PA Presidential Decree

In light of Hamas' take over in Gaza, Abu-Mazen issued a Presidential Decree to declare a State of Emergency. This term defines the essence of the Presidential Decree, the circumstances in which it is produced and its duration.


The term Presidential Decree refers to the power of the President of the Palestinian Authority (PA), given to him by the PA's Basic Law in specific and irregular situations, to enact new procedures and regulations enjoying legal validity, without the normal legislative procedure.1


The powers of the President of the PA are defined in the Palestinian Basic Law, which is regarded as the temporary constitution of the PA. 2

Due to internal and international pressure, reforms were made in the Basic Law (2-3/03) that included forming the role of the Prime Minister to whom some of the President's powers were transferred.

Even after this reform in the Basic Law, the President maintains a large amount of power. He remains the figure directly elected by the voters in the West Bank and Gaza and is able to appoint and dismiss the Palestinian Prime Minister.

The Use of a Presidential Decree

One of the most prominent powers of the President is the power to issue a Presidential decree - procedures and regulations that have legal validity - in specific and urgent situations as well as in cases when the Legislative Council does not assemble.

Presidential decrees become void if they are not approved in the first meeting of the Legislative Council after their issuance, or if the council decides not to prolong them.

Presidential decree in a State of Emergency3

According to the Basic Law, the President can declare a State of Emergency by Presidential decree for a period of 30 days when there is a threat to national security due to a war, invasion, armed revolution or national disaster.

The State of Emergency can be prolonged for another period of 30 days with the authorization of two thirds of the Palestinian Legislative Council. The emergency decree needs to be specifically defined in its purpose and its duration.

The Legislative Council has the right to ratify the Government's decision in either the first assembly meeting after the State of Emergency was declared, or in the assembly in which it was prolonged - whichever comes first.

According to the Basic Law, the Legislative Council can not be dissolved nor suspended during the State of Emergency.

The State of Emergency after Hamas took over Gaza

After Hamas took over Gaza (7/6) President Abu-Mazen declared a State of Emergency in the PA using a Presidential decree. The State of Emergency was used to issue several decrees: nominating Abu Mazen's secretary, A-Taib Abed el-Rahim to be the head of the committee investigating the failure of the defense establishment vis-à-vis Hamas in Gaza; nominating Zacaria al Agha to head of the Fatah's High Committee in Gaza; and declaring Hamas' operational force illegal4.

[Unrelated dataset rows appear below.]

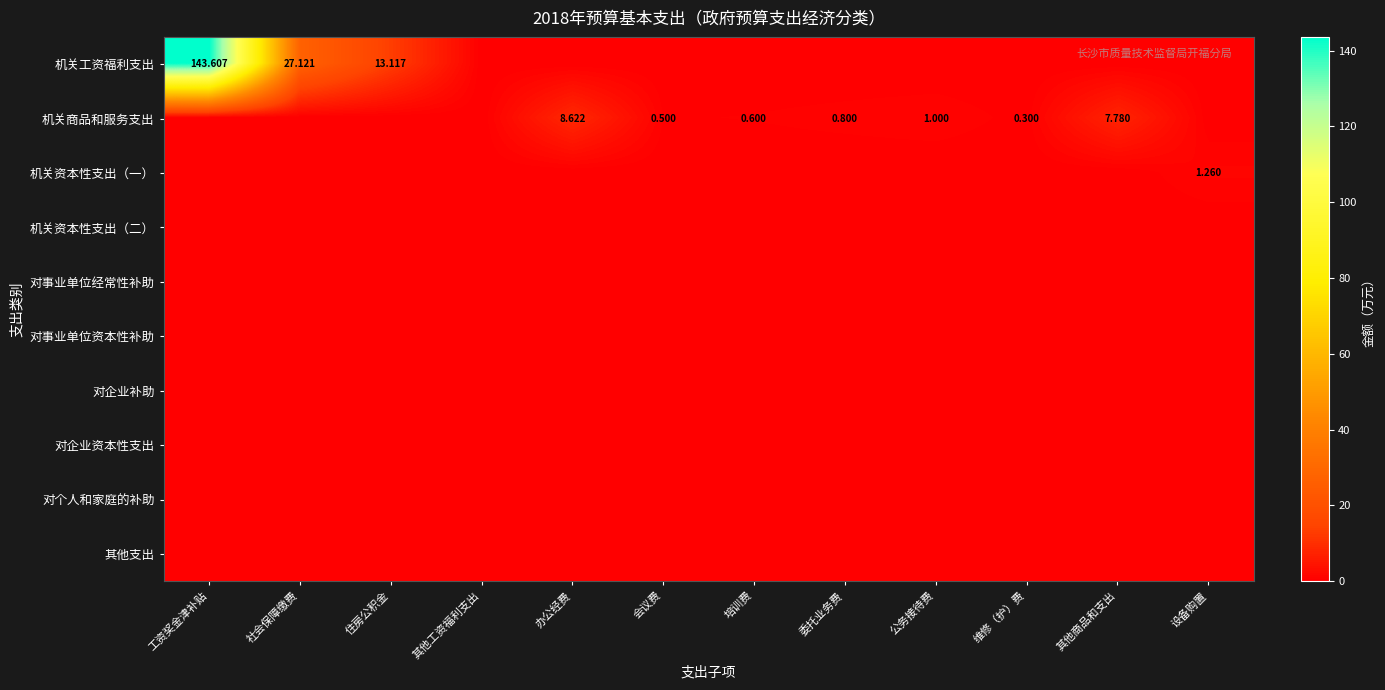

Which series changed the most between 维修（护）费 and 其他商品和支出?

机关商品和服务支出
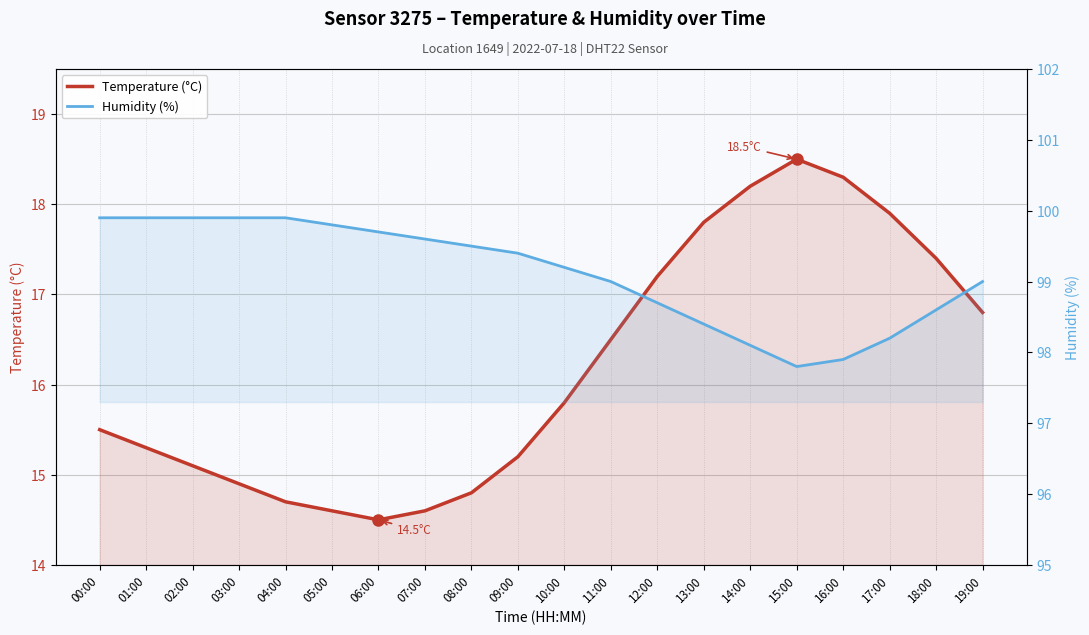

True or false: Humidity (%) and Temperature (°C) intersect in this chart.

False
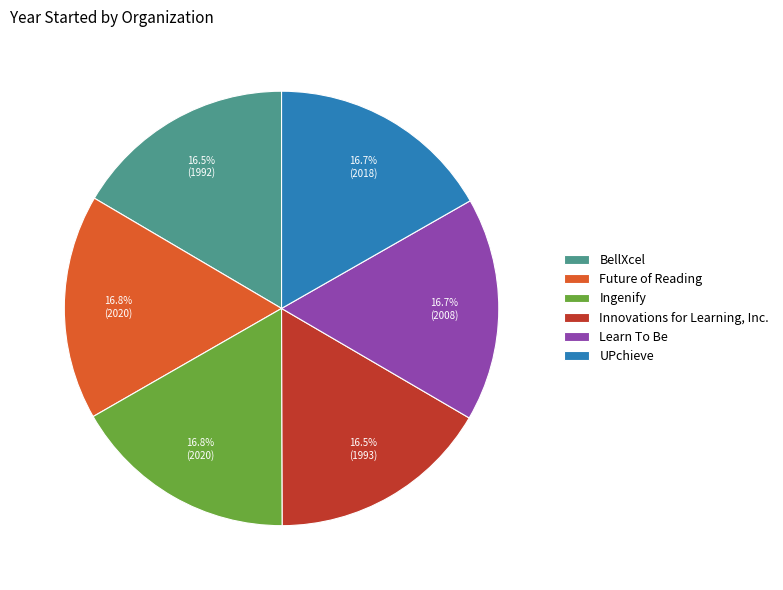

How much of the chart is everything except BellXcel?

83.5%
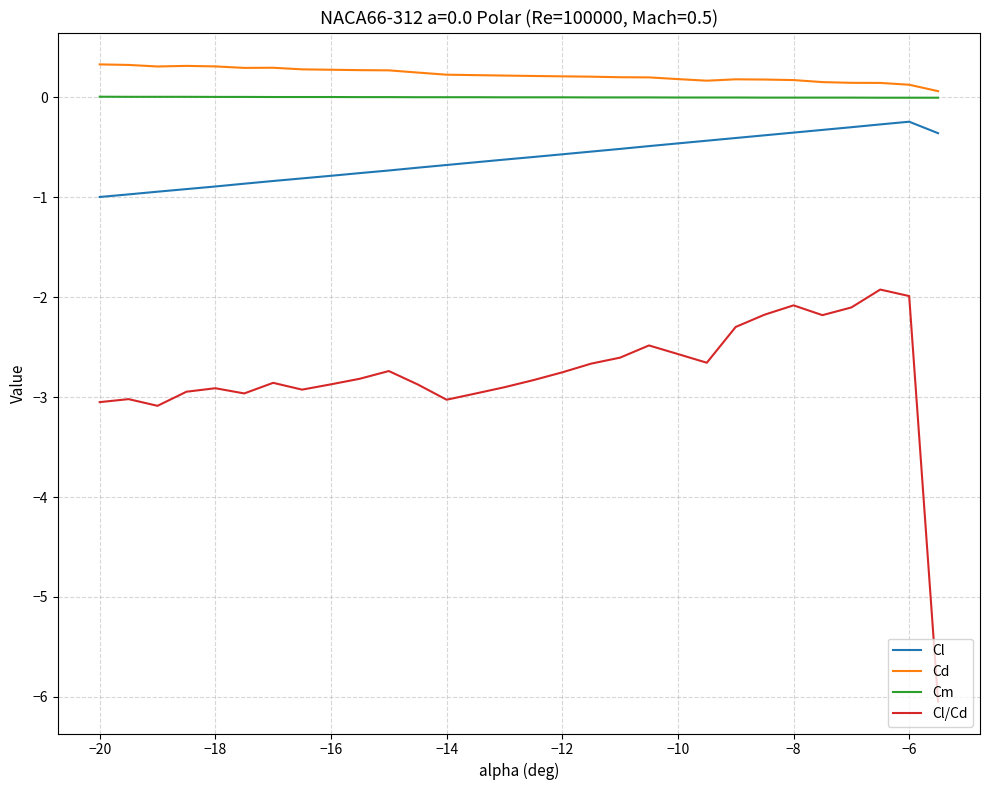

What are all the series names shown in the legend?

Cl, Cd, Cm, Cl/Cd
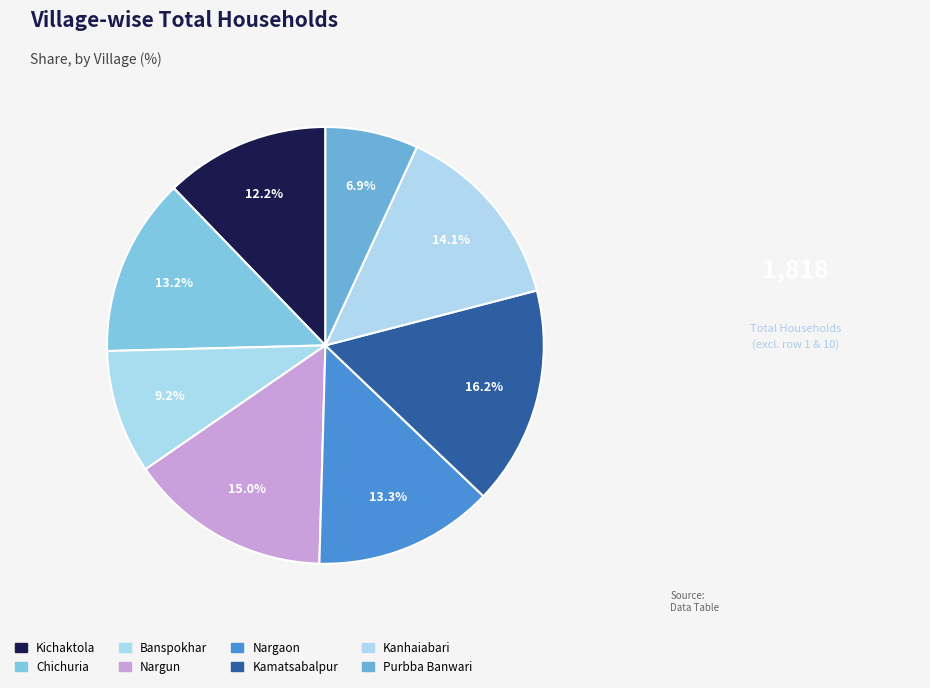

To the nearest percent, what portion does Banspokhar represent?

9%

1 Chapter 4 article 60 of the Palestinian Basic Law. For the full version of the law in English click here.

2 The Palestinian Basic Law, the 'temporary constitution' of the PA in the interim period (5/94-99), was approved in the Palestinian Legislative Council (10/97) but was only ratified by Chairman Arafat five years later (5/02) (and even then it was not fully applied).

3 Chapter 6 article 101 in the Palestinian Basic Law.

4 Abu-Mazen's broad use of Presidential decrees during Hamas' take over of Gaza led to criticism regarding their legality. Those who oppose Abu-Mazen claim that he has ignored the article in the Basic Law that obligates him to approve the decrees in the Legislative Council. Abu-Mazen claims that he can rule with these decrees for as long as the Legislative Council is unable to assemble. See Hassam as-al din, Al-Ayyam, 20/06/07 (in Arabic).